Task statement: What lines below include the word "marijuana"? Copy each one.

(Saved entries)
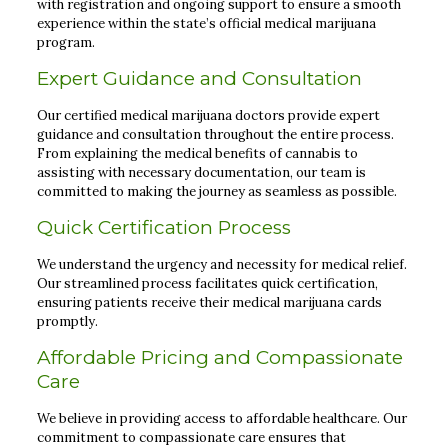
with registration and ongoing support to ensure a smooth
experience within the state’s official medical marijuana
program.
Expert Guidance and Consultation
Our certified medical marijuana doctors provide expert
guidance and consultation throughout the entire process.
From explaining the medical benefits of cannabis to
assisting with necessary documentation, our team is
committed to making the journey as seamless as possible.
Quick Certification Process
We understand the urgency and necessity for medical relief.
Our streamlined process facilitates quick certification,
ensuring patients receive their medical marijuana cards
promptly.
Affordable Pricing and Compassionate
Care
We believe in providing access to affordable healthcare. Our
commitment to compassionate care ensures that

Result:
experience within the state’s official medical marijuana
Our certified medical marijuana doctors provide expert
ensuring patients receive their medical marijuana cards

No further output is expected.